The legislation, as Ford Authority recently reported, calls for $49.5 billion in spending in order to “support the rapid implementation of the semiconductor provisions” and is part of a $190 billion dollar bill that addresses a broad range of technology-related competitive issues the U.S. faces against China. Additionally, $54 billion is earmarked for domestic chip production and research, with $2 billion of that total going specifically toward automotive chips.
The bill, which passed the Senate with a 68-32 vote, must still make it through the House of Representatives before it can be signed into law by President Joe Biden.

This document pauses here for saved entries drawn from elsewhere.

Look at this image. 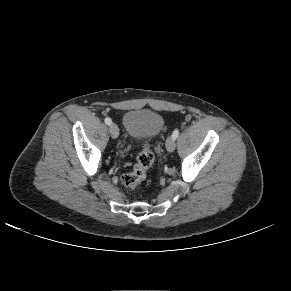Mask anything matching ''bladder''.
Returning <instances> with one entry per match:
<instances>
[{
	"instance_id": "31cf9c89",
	"label": "bladder",
	"mask_w": 291,
	"mask_h": 291,
	"mask_svg": "<svg viewBox=\"0 0 291 291\" xmlns=\"http://www.w3.org/2000/svg\"><path fill=\"white\" fill-rule=\"evenodd\" d=\"M124 129L133 141H146L154 138L162 130L163 117L147 109L130 110L123 117Z\"/></svg>"
}]
</instances>
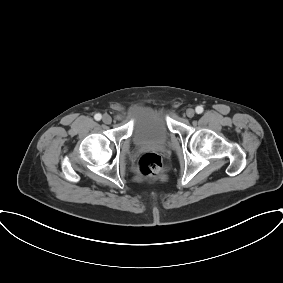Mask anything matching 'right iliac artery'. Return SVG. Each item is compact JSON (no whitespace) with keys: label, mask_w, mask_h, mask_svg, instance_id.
<instances>
[{"label":"right iliac artery","mask_w":283,"mask_h":283,"mask_svg":"<svg viewBox=\"0 0 283 283\" xmlns=\"http://www.w3.org/2000/svg\"><path fill=\"white\" fill-rule=\"evenodd\" d=\"M94 118H95V120L99 121V120H101L102 116H101V114L97 113V114H95Z\"/></svg>","instance_id":"1"}]
</instances>
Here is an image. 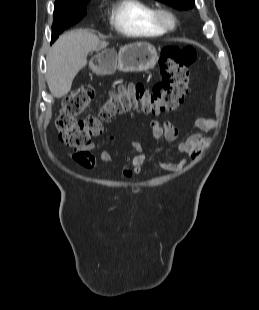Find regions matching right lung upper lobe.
I'll return each instance as SVG.
<instances>
[{"label":"right lung upper lobe","instance_id":"obj_1","mask_svg":"<svg viewBox=\"0 0 259 310\" xmlns=\"http://www.w3.org/2000/svg\"><path fill=\"white\" fill-rule=\"evenodd\" d=\"M86 0H56L54 8L71 7L81 4Z\"/></svg>","mask_w":259,"mask_h":310}]
</instances>
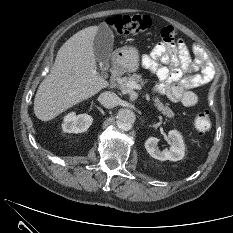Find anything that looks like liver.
<instances>
[{"label":"liver","instance_id":"liver-1","mask_svg":"<svg viewBox=\"0 0 233 233\" xmlns=\"http://www.w3.org/2000/svg\"><path fill=\"white\" fill-rule=\"evenodd\" d=\"M97 30L98 26L84 28L59 49L35 95L34 113L38 119L49 121L109 86L97 72L93 51Z\"/></svg>","mask_w":233,"mask_h":233}]
</instances>
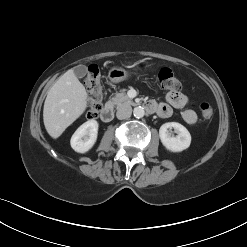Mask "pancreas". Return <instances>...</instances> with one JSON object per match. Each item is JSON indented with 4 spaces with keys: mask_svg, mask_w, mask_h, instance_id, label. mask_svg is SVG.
<instances>
[{
    "mask_svg": "<svg viewBox=\"0 0 247 247\" xmlns=\"http://www.w3.org/2000/svg\"><path fill=\"white\" fill-rule=\"evenodd\" d=\"M112 103L117 107L121 105H134L135 103L127 96V94L122 91L120 93H116L115 96L111 99Z\"/></svg>",
    "mask_w": 247,
    "mask_h": 247,
    "instance_id": "obj_1",
    "label": "pancreas"
}]
</instances>
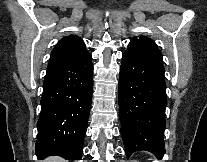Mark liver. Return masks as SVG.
Listing matches in <instances>:
<instances>
[{
  "label": "liver",
  "instance_id": "6515ba94",
  "mask_svg": "<svg viewBox=\"0 0 207 162\" xmlns=\"http://www.w3.org/2000/svg\"><path fill=\"white\" fill-rule=\"evenodd\" d=\"M42 162H67V161H65L64 159H61L60 157L52 156V157L45 159Z\"/></svg>",
  "mask_w": 207,
  "mask_h": 162
}]
</instances>
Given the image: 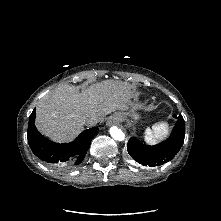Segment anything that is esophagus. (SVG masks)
Masks as SVG:
<instances>
[{"label": "esophagus", "instance_id": "esophagus-1", "mask_svg": "<svg viewBox=\"0 0 221 221\" xmlns=\"http://www.w3.org/2000/svg\"><path fill=\"white\" fill-rule=\"evenodd\" d=\"M121 122V117L118 114H113L109 117L107 125L119 124Z\"/></svg>", "mask_w": 221, "mask_h": 221}]
</instances>
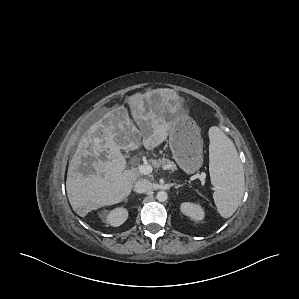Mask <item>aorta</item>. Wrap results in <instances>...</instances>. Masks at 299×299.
Returning a JSON list of instances; mask_svg holds the SVG:
<instances>
[{"instance_id":"762f6f07","label":"aorta","mask_w":299,"mask_h":299,"mask_svg":"<svg viewBox=\"0 0 299 299\" xmlns=\"http://www.w3.org/2000/svg\"><path fill=\"white\" fill-rule=\"evenodd\" d=\"M156 198L159 202H164L167 200L168 195L165 191H159L156 195Z\"/></svg>"}]
</instances>
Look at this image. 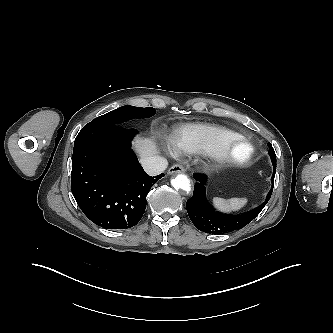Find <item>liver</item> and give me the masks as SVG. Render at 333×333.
<instances>
[{"instance_id": "6515ba94", "label": "liver", "mask_w": 333, "mask_h": 333, "mask_svg": "<svg viewBox=\"0 0 333 333\" xmlns=\"http://www.w3.org/2000/svg\"><path fill=\"white\" fill-rule=\"evenodd\" d=\"M134 149L140 157L154 156L158 153L155 141L151 138H136Z\"/></svg>"}]
</instances>
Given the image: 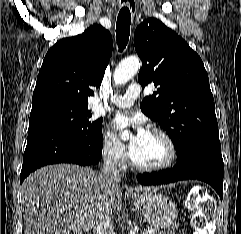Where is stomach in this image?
I'll return each mask as SVG.
<instances>
[{
    "instance_id": "1",
    "label": "stomach",
    "mask_w": 241,
    "mask_h": 234,
    "mask_svg": "<svg viewBox=\"0 0 241 234\" xmlns=\"http://www.w3.org/2000/svg\"><path fill=\"white\" fill-rule=\"evenodd\" d=\"M132 200L138 211L154 228L170 227L177 218L176 204L163 194L149 190L143 194H134Z\"/></svg>"
}]
</instances>
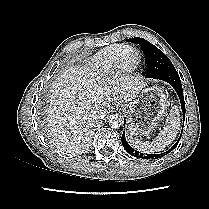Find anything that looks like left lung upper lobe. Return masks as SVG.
I'll return each instance as SVG.
<instances>
[{
    "label": "left lung upper lobe",
    "mask_w": 209,
    "mask_h": 209,
    "mask_svg": "<svg viewBox=\"0 0 209 209\" xmlns=\"http://www.w3.org/2000/svg\"><path fill=\"white\" fill-rule=\"evenodd\" d=\"M127 41L141 45L146 57V78H153L159 73L175 69L169 58L160 49L147 40L135 37L128 39Z\"/></svg>",
    "instance_id": "left-lung-upper-lobe-1"
}]
</instances>
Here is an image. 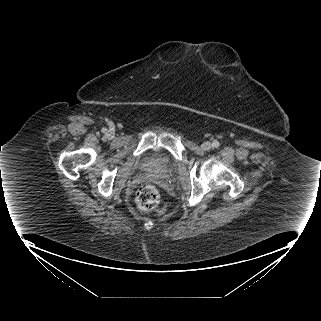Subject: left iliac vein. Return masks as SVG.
<instances>
[{"label":"left iliac vein","mask_w":321,"mask_h":321,"mask_svg":"<svg viewBox=\"0 0 321 321\" xmlns=\"http://www.w3.org/2000/svg\"><path fill=\"white\" fill-rule=\"evenodd\" d=\"M201 147H202L203 150H209V149L212 148V144H211L210 142L206 141V142H204V143L202 144Z\"/></svg>","instance_id":"left-iliac-vein-1"}]
</instances>
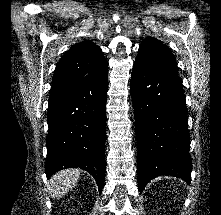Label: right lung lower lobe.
<instances>
[{"label":"right lung lower lobe","instance_id":"1","mask_svg":"<svg viewBox=\"0 0 221 215\" xmlns=\"http://www.w3.org/2000/svg\"><path fill=\"white\" fill-rule=\"evenodd\" d=\"M108 71L69 91L49 98L48 177L65 168L91 173L99 192L104 186Z\"/></svg>","mask_w":221,"mask_h":215}]
</instances>
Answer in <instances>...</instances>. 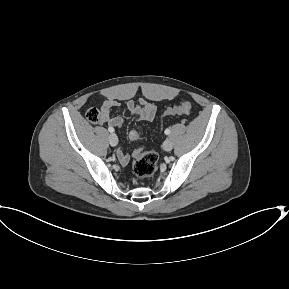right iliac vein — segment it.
Wrapping results in <instances>:
<instances>
[{
    "label": "right iliac vein",
    "mask_w": 289,
    "mask_h": 289,
    "mask_svg": "<svg viewBox=\"0 0 289 289\" xmlns=\"http://www.w3.org/2000/svg\"><path fill=\"white\" fill-rule=\"evenodd\" d=\"M109 143H110L111 146H116L117 145L118 138H117L116 134H114V133L110 134Z\"/></svg>",
    "instance_id": "right-iliac-vein-1"
}]
</instances>
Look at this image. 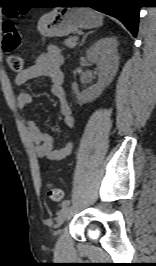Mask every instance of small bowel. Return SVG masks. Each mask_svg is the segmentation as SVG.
I'll return each mask as SVG.
<instances>
[{"label": "small bowel", "instance_id": "c3829d8e", "mask_svg": "<svg viewBox=\"0 0 156 266\" xmlns=\"http://www.w3.org/2000/svg\"><path fill=\"white\" fill-rule=\"evenodd\" d=\"M62 65L63 55L61 50L56 46H49L47 51L40 54L31 66L16 75L15 83L22 86L33 79L47 77L50 80L52 94L60 101V114L65 126L70 129L74 126L75 120L71 107L66 101L67 94L63 87ZM32 100V95L24 90L16 96L19 108H24ZM27 127L38 158L60 161L71 154L73 150L72 142H67L62 147L57 148L55 146L56 138L42 130L36 121H28Z\"/></svg>", "mask_w": 156, "mask_h": 266}]
</instances>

As Ford Authority reported last month, U.S. Commerce Secretary Gina Raimondo believes that the $54 billion earmarked for chip production could help build anywhere from 7-10 U.S.-based chip plants, and could also trigger upwards of $150 billion in additional investments from private firms and both state and federal governments. However, it will take years for this funding to be distributed and for the plants to be built.
Regardless, U.S. chip production has faltered in recent years. In 1990, America accounted for 37 percent of total global chip production, but that number has plummeted to just 12 percent today. Recent supply chain issues caused by the COVID-19 pandemic have only recently shed some light on this disparity, forcing automakers and lawmakers to act.